Jahrestagung der DGKJP

Vom zweiten bis zum fünften März 2011 findet in Essen die 32. Jahrestagung der Deutschen Gesellschaft für Kinder- und Jugendpsychiatrie, Psychosomatik und Psychotherapie e.V. (DGKJP) statt. Mit rund 1.500 erwarteten Teilnehmerinnen und Teilnehmern ist die Jahrestagung der DGKJP der größte Kongress auf diesem Gebiet.
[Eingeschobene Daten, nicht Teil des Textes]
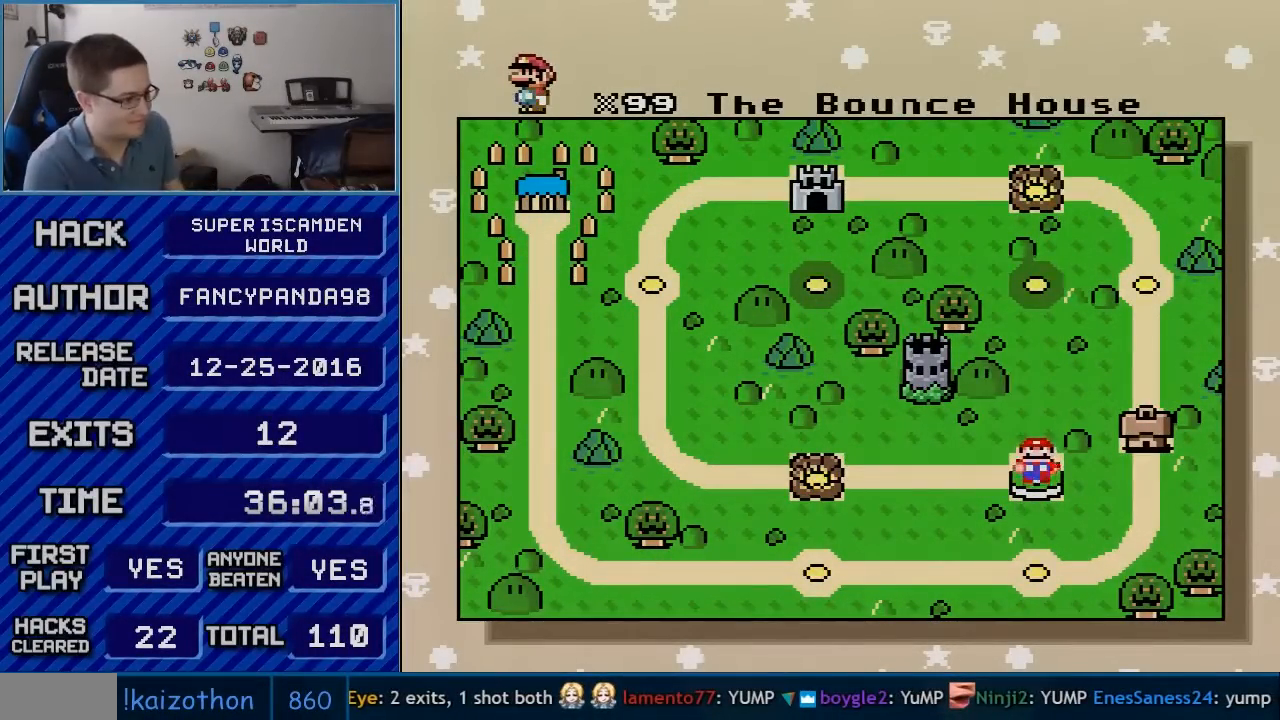
{"buttons": [], "events": [[200, "Y", "up"]]}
Dieses Mal widmet sie sich drei thematischen Schwerpunkten: der Psychopharmakologie, dem Spannungsfeld zwischen Wissenschaft und Praxis sowie dem Verhältnis zwischen der Schule und der Kinder- und Jugendpsychiatrie.  Den Teilnehmern der Tagung wird ein umfangreiches Programm an Fort- und Weiterbildungsveranstaltungen angeboten. In einem Symposium zum Schwerpunktthema „Psychopharmakologie“ sollen unter anderem der Nutzen und die Risiken von Antidepressiva für Kinder- und Jugendliche erörtert werden. Darüber hinaus sind auch Veranstaltungen über die Entwicklung und Zulassung von Psychopharmaka sowie über psychopharmakologischen Studien vorgesehen.

Der zweite Schwerpunkt des Kongresses liegt auf dem Transfer von wissenschaftlichen Erkenntnissen in die therapeutische Praxis. Zu diesem Themenbereich referiert u.a. Prof. Dr. Silvia Schneider, Expertin für Klinische Kinder- und Jugendpsychologie an der Ruhr-Universität. Schneider stellt in ihrem Vortrag den aktuellen Stand der Psychotherapieforschung vor. Außerdem wird sie die Frage erörtern, wie es gelingen kann, neue Forschungsergebnissen zu einer breiten Anwendung in der Psychotherapie für Kinder und Jugendliche zu bringen.

Zum Thema „Schule und Kinder- und Jugendpsychiatrie“ sind ebenfalls mehrere neunzigminütige Symposien geplant. Darin werden z.B. Kooperationsmöglichkeiten zwischen Schulen und der Kinder- und Jugendpsychiatrie vorgestellt und debattiert. Darüber hinaus können sich Tagungsteilnehmer über aktuelle Forschungsergebnisse zu Lese- und Rechtschreibstörungen bei Schulkindern informieren. 

Die Teilnahme an der Jahrestagung der DGKJP im Congress Center Essen steht auch Nichtmitgliedern offen. 

23. Februar 2011
Quelle: Informationsdienst Wissenschaft, Deutsche Gesellschaft für Kinder- und Jugendpsychiatrie, Psychosomatik und Psychotherapie e.V.